Exercise —
Lay out the lines from the start of the records through the line containing "genus: Glyphodes", including that line, as a Markdown table with the columns Row and Line. Number each row, and leave out any blank lines.

* Begin Extracted entries *

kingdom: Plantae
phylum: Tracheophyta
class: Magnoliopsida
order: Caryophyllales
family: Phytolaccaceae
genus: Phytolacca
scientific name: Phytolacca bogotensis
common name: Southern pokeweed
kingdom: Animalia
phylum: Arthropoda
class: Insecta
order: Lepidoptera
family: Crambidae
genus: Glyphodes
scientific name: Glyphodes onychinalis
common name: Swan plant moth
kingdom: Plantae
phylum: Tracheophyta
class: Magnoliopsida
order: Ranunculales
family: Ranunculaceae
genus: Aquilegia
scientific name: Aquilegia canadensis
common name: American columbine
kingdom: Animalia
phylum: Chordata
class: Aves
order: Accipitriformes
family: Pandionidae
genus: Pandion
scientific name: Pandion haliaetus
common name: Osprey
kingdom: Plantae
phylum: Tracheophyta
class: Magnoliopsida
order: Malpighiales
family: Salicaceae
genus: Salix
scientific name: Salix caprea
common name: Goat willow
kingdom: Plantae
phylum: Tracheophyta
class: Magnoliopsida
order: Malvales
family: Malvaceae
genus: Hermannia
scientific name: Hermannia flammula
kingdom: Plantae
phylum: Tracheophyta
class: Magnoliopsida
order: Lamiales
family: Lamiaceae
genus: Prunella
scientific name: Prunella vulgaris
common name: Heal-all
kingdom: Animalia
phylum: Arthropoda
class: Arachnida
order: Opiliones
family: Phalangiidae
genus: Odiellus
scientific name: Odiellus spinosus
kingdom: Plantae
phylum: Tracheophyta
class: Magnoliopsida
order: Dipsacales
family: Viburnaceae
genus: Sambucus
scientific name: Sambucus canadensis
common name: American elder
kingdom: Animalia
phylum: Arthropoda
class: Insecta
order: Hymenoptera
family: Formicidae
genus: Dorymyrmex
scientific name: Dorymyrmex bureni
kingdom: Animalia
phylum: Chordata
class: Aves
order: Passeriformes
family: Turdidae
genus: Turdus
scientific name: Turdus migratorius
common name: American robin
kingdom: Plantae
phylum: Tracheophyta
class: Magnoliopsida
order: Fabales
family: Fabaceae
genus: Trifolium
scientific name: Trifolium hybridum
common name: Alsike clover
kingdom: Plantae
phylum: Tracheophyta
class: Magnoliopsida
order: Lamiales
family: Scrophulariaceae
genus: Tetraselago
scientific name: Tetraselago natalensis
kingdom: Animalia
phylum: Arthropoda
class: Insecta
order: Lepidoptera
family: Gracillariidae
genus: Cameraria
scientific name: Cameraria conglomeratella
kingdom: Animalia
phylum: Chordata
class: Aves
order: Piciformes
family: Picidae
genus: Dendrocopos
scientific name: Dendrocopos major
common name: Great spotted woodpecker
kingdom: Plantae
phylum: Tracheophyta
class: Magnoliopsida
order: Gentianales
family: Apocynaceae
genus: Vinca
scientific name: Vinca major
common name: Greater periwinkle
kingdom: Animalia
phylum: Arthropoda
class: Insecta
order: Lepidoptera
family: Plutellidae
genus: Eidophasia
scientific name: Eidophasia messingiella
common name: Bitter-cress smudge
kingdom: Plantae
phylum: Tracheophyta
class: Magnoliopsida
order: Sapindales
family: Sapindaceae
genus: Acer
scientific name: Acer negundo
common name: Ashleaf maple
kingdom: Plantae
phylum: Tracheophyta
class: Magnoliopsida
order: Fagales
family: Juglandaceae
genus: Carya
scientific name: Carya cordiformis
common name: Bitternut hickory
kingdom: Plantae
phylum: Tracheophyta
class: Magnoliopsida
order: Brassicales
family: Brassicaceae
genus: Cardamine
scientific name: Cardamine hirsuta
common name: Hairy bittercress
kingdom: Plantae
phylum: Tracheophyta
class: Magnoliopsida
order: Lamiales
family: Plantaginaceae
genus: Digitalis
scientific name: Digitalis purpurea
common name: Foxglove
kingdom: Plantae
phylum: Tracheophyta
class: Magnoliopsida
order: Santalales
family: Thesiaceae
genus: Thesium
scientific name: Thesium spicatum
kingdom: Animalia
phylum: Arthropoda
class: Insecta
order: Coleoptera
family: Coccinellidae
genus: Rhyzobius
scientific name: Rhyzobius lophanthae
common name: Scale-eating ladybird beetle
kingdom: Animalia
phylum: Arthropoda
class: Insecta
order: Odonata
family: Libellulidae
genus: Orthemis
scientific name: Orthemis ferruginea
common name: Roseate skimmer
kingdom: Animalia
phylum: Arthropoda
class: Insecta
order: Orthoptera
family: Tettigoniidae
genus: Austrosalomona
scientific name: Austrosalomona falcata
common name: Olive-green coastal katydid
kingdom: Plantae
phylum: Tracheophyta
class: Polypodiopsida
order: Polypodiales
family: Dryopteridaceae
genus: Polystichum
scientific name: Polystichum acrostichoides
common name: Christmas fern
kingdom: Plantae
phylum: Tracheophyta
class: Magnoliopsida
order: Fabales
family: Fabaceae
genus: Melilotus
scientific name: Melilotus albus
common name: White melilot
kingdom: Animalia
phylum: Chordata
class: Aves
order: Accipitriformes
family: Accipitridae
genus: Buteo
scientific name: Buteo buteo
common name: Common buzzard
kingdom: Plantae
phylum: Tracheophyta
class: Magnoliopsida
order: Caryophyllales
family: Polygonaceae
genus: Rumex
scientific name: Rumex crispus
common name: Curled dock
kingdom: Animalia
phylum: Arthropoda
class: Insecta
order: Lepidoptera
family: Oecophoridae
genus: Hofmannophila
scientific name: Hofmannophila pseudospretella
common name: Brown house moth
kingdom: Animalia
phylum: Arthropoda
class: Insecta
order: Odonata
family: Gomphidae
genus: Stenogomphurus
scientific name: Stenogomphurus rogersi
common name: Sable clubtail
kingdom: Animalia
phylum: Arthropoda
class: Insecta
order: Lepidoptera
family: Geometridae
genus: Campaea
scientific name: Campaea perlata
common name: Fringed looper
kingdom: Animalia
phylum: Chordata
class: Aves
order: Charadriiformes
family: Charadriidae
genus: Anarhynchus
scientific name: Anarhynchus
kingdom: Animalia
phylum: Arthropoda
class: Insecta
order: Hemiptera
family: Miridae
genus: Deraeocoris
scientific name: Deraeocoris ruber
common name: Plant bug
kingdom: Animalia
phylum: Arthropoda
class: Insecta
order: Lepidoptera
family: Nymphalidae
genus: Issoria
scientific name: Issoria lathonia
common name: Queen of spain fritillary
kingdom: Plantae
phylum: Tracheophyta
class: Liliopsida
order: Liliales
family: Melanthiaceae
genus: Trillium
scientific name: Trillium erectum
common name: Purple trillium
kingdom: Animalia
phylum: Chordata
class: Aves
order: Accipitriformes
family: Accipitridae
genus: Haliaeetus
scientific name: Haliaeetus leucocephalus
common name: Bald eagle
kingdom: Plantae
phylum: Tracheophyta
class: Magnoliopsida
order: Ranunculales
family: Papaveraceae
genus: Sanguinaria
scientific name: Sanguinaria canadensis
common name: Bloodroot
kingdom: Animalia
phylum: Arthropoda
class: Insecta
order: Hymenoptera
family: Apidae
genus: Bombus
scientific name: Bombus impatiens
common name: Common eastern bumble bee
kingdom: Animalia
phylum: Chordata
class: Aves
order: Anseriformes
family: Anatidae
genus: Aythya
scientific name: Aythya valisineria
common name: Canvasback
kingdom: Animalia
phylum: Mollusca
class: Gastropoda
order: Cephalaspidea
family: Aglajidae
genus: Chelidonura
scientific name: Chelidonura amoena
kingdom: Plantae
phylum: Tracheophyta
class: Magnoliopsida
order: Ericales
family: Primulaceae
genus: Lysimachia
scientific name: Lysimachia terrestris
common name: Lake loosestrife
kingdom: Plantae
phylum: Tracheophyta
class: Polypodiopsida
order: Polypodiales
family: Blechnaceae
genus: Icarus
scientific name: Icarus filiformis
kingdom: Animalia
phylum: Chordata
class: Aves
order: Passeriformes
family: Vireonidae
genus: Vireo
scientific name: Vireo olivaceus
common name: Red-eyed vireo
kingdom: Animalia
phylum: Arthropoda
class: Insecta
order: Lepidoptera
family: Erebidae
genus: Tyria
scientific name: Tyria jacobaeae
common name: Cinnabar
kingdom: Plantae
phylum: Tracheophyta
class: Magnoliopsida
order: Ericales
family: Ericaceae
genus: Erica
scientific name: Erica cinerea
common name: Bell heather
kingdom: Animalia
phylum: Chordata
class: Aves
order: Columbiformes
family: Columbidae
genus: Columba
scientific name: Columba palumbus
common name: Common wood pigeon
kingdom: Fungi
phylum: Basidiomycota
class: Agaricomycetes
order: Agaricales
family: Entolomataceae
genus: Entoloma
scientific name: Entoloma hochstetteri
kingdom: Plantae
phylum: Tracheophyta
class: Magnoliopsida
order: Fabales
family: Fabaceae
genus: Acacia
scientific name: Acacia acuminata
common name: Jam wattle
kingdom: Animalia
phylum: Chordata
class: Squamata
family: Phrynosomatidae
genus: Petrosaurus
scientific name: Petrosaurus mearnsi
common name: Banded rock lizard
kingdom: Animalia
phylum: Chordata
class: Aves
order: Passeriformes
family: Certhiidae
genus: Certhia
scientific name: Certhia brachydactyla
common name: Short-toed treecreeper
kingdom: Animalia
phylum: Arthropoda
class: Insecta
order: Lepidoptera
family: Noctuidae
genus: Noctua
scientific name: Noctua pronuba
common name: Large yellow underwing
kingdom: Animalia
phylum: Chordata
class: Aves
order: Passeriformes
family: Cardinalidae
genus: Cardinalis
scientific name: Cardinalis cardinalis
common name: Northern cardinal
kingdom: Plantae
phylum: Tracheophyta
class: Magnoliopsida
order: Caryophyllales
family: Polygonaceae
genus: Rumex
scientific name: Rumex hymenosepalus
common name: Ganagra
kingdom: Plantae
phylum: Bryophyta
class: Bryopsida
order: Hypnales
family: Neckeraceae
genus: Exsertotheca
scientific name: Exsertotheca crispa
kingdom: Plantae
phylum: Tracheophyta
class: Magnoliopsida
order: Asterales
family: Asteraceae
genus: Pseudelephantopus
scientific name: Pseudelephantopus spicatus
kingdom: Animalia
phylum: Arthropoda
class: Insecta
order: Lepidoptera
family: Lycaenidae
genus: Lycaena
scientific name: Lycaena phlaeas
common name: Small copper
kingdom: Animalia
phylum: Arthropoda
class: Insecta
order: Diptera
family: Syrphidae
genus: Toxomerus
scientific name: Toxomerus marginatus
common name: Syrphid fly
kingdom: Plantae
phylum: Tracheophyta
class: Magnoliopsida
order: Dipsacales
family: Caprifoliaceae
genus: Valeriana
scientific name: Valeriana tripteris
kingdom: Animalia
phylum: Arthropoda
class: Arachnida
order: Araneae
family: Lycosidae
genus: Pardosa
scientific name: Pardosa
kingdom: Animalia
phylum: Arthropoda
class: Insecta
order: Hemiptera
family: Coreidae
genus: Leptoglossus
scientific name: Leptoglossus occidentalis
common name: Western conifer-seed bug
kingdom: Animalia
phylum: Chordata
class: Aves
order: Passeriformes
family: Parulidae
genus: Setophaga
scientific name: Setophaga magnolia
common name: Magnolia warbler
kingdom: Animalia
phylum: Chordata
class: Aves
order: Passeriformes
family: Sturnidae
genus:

* End Extracted entries *

Correct answer —
| Row | Line |
|---|---|
| 1 | kingdom: Plantae |
| 2 | phylum: Tracheophyta |
| 3 | class: Magnoliopsida |
| 4 | order: Caryophyllales |
| 5 | family: Phytolaccaceae |
| 6 | genus: Phytolacca |
| 7 | scientific name: Phytolacca bogotensis |
| 8 | common name: Southern pokeweed |
| 9 | kingdom: Animalia |
| 10 | phylum: Arthropoda |
| 11 | class: Insecta |
| 12 | order: Lepidoptera |
| 13 | family: Crambidae |
| 14 | genus: Glyphodes |